------ DATASET EXCERPTS

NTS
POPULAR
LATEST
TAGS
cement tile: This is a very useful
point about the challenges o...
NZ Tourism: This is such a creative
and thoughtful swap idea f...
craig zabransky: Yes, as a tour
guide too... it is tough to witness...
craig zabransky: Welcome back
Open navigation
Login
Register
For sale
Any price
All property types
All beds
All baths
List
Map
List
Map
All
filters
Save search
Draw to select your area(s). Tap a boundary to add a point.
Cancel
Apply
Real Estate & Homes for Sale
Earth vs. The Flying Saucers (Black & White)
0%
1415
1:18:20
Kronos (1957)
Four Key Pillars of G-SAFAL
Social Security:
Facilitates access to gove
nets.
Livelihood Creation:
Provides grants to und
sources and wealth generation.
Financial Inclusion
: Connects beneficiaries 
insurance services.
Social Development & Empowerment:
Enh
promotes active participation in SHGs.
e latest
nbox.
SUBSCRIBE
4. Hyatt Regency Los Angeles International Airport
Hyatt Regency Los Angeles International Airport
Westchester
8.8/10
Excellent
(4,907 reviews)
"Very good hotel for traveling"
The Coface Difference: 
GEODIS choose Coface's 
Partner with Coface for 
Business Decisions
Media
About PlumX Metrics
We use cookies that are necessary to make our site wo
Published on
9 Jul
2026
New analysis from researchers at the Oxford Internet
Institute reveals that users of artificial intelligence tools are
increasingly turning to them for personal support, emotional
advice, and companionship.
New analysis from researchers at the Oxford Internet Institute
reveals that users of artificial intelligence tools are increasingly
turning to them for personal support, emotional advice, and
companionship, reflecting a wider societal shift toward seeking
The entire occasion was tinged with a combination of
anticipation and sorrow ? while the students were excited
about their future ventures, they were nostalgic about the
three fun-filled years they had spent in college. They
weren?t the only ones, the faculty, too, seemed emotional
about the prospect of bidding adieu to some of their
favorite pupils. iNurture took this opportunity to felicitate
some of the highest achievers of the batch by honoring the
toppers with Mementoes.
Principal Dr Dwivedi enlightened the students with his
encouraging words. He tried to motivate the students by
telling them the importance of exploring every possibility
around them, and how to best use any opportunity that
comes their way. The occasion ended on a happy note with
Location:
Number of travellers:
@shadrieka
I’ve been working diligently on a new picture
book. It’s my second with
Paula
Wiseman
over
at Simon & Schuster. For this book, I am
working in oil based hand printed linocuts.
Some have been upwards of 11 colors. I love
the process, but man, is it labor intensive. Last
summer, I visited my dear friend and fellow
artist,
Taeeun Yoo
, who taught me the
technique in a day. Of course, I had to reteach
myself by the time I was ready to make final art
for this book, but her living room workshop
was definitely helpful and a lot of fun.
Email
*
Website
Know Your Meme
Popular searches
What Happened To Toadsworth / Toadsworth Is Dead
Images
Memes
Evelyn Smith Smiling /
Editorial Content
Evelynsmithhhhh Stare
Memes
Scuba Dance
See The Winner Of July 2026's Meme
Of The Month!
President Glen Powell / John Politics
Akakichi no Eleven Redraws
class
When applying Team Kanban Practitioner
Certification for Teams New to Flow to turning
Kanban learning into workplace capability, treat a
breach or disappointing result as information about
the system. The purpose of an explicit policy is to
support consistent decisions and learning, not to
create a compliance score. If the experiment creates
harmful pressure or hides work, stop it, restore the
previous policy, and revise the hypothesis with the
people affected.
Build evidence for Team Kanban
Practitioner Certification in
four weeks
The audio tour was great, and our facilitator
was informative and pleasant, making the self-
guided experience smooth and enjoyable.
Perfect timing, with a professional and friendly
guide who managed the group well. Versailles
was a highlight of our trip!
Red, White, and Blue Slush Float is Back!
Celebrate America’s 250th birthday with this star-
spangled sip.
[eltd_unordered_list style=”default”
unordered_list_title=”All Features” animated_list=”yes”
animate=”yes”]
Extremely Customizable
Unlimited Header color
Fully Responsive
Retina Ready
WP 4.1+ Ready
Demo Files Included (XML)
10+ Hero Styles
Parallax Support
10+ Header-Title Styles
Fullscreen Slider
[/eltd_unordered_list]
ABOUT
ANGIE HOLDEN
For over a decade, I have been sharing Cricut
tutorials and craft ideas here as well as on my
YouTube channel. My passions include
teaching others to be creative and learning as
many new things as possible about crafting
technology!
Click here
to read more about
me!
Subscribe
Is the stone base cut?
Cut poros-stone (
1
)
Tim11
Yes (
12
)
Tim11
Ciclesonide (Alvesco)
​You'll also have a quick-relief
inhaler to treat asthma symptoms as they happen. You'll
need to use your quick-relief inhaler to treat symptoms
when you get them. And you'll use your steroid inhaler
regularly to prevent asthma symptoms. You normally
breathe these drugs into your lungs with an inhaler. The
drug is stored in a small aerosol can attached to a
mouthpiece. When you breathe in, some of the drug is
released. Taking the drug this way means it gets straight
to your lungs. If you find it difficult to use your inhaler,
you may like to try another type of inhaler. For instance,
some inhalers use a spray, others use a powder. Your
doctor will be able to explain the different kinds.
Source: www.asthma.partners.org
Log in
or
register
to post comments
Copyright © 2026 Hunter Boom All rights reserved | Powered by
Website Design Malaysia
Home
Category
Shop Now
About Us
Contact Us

------------

§ EXERCISE OBJECTIVE
Retype each of the preceding records exactly as printed.

§ EXPECTED ANSWER
NTS
POPULAR
LATEST
TAGS
cement tile: This is a very useful
point about the challenges o...
NZ Tourism: This is such a creative
and thoughtful swap idea f...
craig zabransky: Yes, as a tour
guide too... it is tough to witness...
craig zabransky: Welcome back
Open navigation
Login
Register
For sale
Any price
All property types
All beds
All baths
List
Map
List
Map
All
filters
Save search
Draw to select your area(s). Tap a boundary to add a point.
Cancel
Apply
Real Estate & Homes for Sale
Earth vs. The Flying Saucers (Black & White)
0%
1415
1:18:20
Kronos (1957)
Four Key Pillars of G-SAFAL
Social Security:
Facilitates access to gove
nets.
Livelihood Creation:
Provides grants to und
sources and wealth generation.
Financial Inclusion
: Connects beneficiaries 
insurance services.
Social Development & Empowerment:
Enh
promotes active participation in SHGs.
e latest
nbox.
SUBSCRIBE
4. Hyatt Regency Los Angeles International Airport
Hyatt Regency Los Angeles International Airport
Westchester
8.8/10
Excellent
(4,907 reviews)
"Very good hotel for traveling"
The Coface Difference: 
GEODIS choose Coface's 
Partner with Coface for 
Business Decisions
Media
About PlumX Metrics
We use cookies that are necessary to make our site wo
Published on
9 Jul
2026
New analysis from researchers at the Oxford Internet
Institute reveals that users of artificial intelligence tools are
increasingly turning to them for personal support, emotional
advice, and companionship.
New analysis from researchers at the Oxford Internet Institute
reveals that users of artificial intelligence tools are increasingly
turning to them for personal support, emotional advice, and
companionship, reflecting a wider societal shift toward seeking
The entire occasion was tinged with a combination of
anticipation and sorrow ? while the students were excited
about their future ventures, they were nostalgic about the
three fun-filled years they had spent in college. They
weren?t the only ones, the faculty, too, seemed emotional
about the prospect of bidding adieu to some of their
favorite pupils. iNurture took this opportunity to felicitate
some of the highest achievers of the batch by honoring the
toppers with Mementoes.
Principal Dr Dwivedi enlightened the students with his
encouraging words. He tried to motivate the students by
telling them the importance of exploring every possibility
around them, and how to best use any opportunity that
comes their way. The occasion ended on a happy note with
Location:
Number of travellers:
@shadrieka
I’ve been working diligently on a new picture
book. It’s my second with
Paula
Wiseman
over
at Simon & Schuster. For this book, I am
working in oil based hand printed linocuts.
Some have been upwards of 11 colors. I love
the process, but man, is it labor intensive. Last
summer, I visited my dear friend and fellow
artist,
Taeeun Yoo
, who taught me the
technique in a day. Of course, I had to reteach
myself by the time I was ready to make final art
for this book, but her living room workshop
was definitely helpful and a lot of fun.
Email
*
Website
Know Your Meme
Popular searches
What Happened To Toadsworth / Toadsworth Is Dead
Images
Memes
Evelyn Smith Smiling /
Editorial Content
Evelynsmithhhhh Stare
Memes
Scuba Dance
See The Winner Of July 2026's Meme
Of The Month!
President Glen Powell / John Politics
Akakichi no Eleven Redraws
class
When applying Team Kanban Practitioner
Certification for Teams New to Flow to turning
Kanban learning into workplace capability, treat a
breach or disappointing result as information about
the system. The purpose of an explicit policy is to
support consistent decisions and learning, not to
create a compliance score. If the experiment creates
harmful pressure or hides work, stop it, restore the
previous policy, and revise the hypothesis with the
people affected.
Build evidence for Team Kanban
Practitioner Certification in
four weeks
The audio tour was great, and our facilitator
was informative and pleasant, making the self-
guided experience smooth and enjoyable.
Perfect timing, with a professional and friendly
guide who managed the group well. Versailles
was a highlight of our trip!
Red, White, and Blue Slush Float is Back!
Celebrate America’s 250th birthday with this star-
spangled sip.
[eltd_unordered_list style=”default”
unordered_list_title=”All Features” animated_list=”yes”
animate=”yes”]
Extremely Customizable
Unlimited Header color
Fully Responsive
Retina Ready
WP 4.1+ Ready
Demo Files Included (XML)
10+ Hero Styles
Parallax Support
10+ Header-Title Styles
Fullscreen Slider
[/eltd_unordered_list]
ABOUT
ANGIE HOLDEN
For over a decade, I have been sharing Cricut
tutorials and craft ideas here as well as on my
YouTube channel. My passions include
teaching others to be creative and learning as
many new things as possible about crafting
technology!
Click here
to read more about
me!
Subscribe
Is the stone base cut?
Cut poros-stone (
1
)
Tim11
Yes (
12
)
Tim11
Ciclesonide (Alvesco)
​You'll also have a quick-relief
inhaler to treat asthma symptoms as they happen. You'll
need to use your quick-relief inhaler to treat symptoms
when you get them. And you'll use your steroid inhaler
regularly to prevent asthma symptoms. You normally
breathe these drugs into your lungs with an inhaler. The
drug is stored in a small aerosol can attached to a
mouthpiece. When you breathe in, some of the drug is
released. Taking the drug this way means it gets straight
to your lungs. If you find it difficult to use your inhaler,
you may like to try another type of inhaler. For instance,
some inhalers use a spray, others use a powder. Your
doctor will be able to explain the different kinds.
Source: www.asthma.partners.org
Log in
or
register
to post comments
Copyright © 2026 Hunter Boom All rights reserved | Powered by
Website Design Malaysia
Home
Category
Shop Now
About Us
Contact Us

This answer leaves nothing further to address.